Two marine species are included in the aquatic chronic dataset, Mediterranean mussel (Mytilus galloprovincialis) and the purple sea urchin (Strongylocentrotus purpuratus) (see Section 6.1). They are neither the most sensitive or tolerant species in the SSD and are included with the freshwater species-sensitivity distribution. Given the lack of difference observed in toxicity in freshwater and marine water, the same PNEC is derived for the marine water.

4. STP

There were two test results available. In a first test, the respiration sludge study was carried out without pH adjustment. This resulted in a NOEC of 460 mg InCl3/L and an EC50 of 680 mg InCl3/L. The pH in the controls and substance series, before addition of sludge was 7.3 at 10 mg/L and decreased to 2.9 at 1000 mg/L. After 3 hours exposure period the pH in the Indium trichloride series was 7.8 at 10 mg/L and decreased to 3.4-3.7 at 1000 mg/L.

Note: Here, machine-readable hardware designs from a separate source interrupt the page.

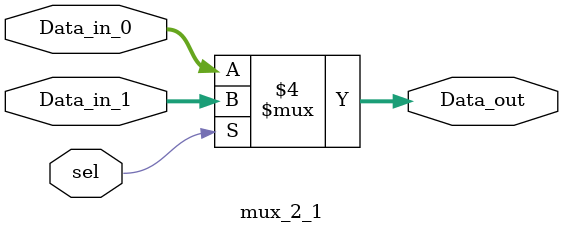
<source format=sv>
`timescale 1ns / 1ps


module mux_2_1 (
    input [7:0] Data_in_0,
    input [7:0] Data_in_1,
    input sel,
    output reg [7:0] Data_out
    ); 
    //reg [7:0] Data_out;

    always @(Data_in_0,Data_in_1,sel)
    begin
        if(sel == 0) 
            Data_out = Data_in_0; 
        else
            Data_out = Data_in_1;
    end
    
endmodule

</source>
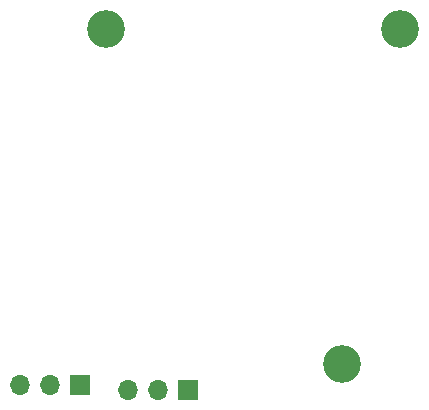
<source format=gbs>
%TF.GenerationSoftware,KiCad,Pcbnew,6.0.4-6f826c9f35~116~ubuntu20.04.1*%
%TF.CreationDate,2022-04-29T21:32:22-06:00*%
%TF.ProjectId,circle-big,63697263-6c65-42d6-9269-672e6b696361,rev?*%
%TF.SameCoordinates,Original*%
%TF.FileFunction,Soldermask,Bot*%
%TF.FilePolarity,Negative*%
%FSLAX46Y46*%
G04 Gerber Fmt 4.6, Leading zero omitted, Abs format (unit mm)*
G04 Created by KiCad (PCBNEW 6.0.4-6f826c9f35~116~ubuntu20.04.1) date 2022-04-29 21:32:22*
%MOMM*%
%LPD*%
G01*
G04 APERTURE LIST*
%ADD10R,1.700000X1.700000*%
%ADD11O,1.700000X1.700000*%
%ADD12C,3.200000*%
G04 APERTURE END LIST*
D10*
%TO.C,J2*%
X42625000Y-60900000D03*
D11*
X40085000Y-60900000D03*
X37545000Y-60900000D03*
%TD*%
D12*
%TO.C,H1*%
X55707999Y-58700000D03*
%TD*%
%TO.C,H3*%
X60600000Y-30300000D03*
%TD*%
D10*
%TO.C,J1*%
X33515000Y-60500000D03*
D11*
X30975000Y-60500000D03*
X28435000Y-60500000D03*
%TD*%
D12*
%TO.C,H2*%
X35700000Y-30300000D03*
%TD*%
M02*

</source>
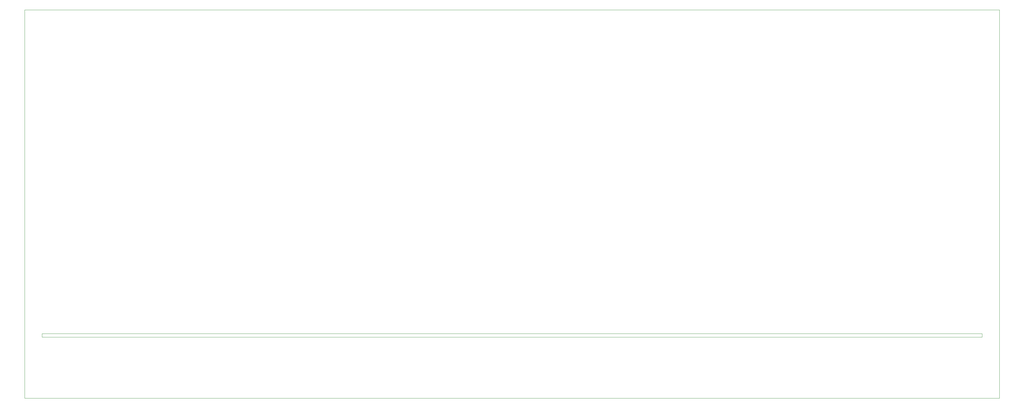
<source format=gm1>
G04 #@! TF.FileFunction,Profile,NP*
%FSLAX46Y46*%
G04 Gerber Fmt 4.6, Leading zero omitted, Abs format (unit mm)*
G04 Created by KiCad (PCBNEW 4.0.7+dfsg1-1) date Sat Oct 21 17:46:25 2017*
%MOMM*%
%LPD*%
G01*
G04 APERTURE LIST*
%ADD10C,0.100000*%
G04 APERTURE END LIST*
D10*
X69045000Y-134581250D02*
X343845000Y-134581250D01*
X69045000Y-135581250D02*
X69045000Y-134581250D01*
X343845000Y-135581250D02*
X69045000Y-135581250D01*
X343845000Y-134581250D02*
X343845000Y-135581250D01*
X63925000Y-153461250D02*
X63925000Y-39941250D01*
X348935000Y-153461250D02*
X63925000Y-153461250D01*
X348935000Y-39941250D02*
X348935000Y-153461250D01*
X63925000Y-39941250D02*
X348935000Y-39941250D01*
M02*

</source>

In a second test, the pH was adjusted to 7.2. This resulted in a NOEC of 1000 mg/L and an EC50 of >1000 mg InCl3/L. As pH was very low in the pH non adjustment treatment, the results of the pH adjusted treatments were taken to set the PNEC for STP. The NOEC was 1000 mg InCl3/L or 516 mg In/L. Using an AF of 10, this results in a PNEC of 51.6 mg In/L for STP.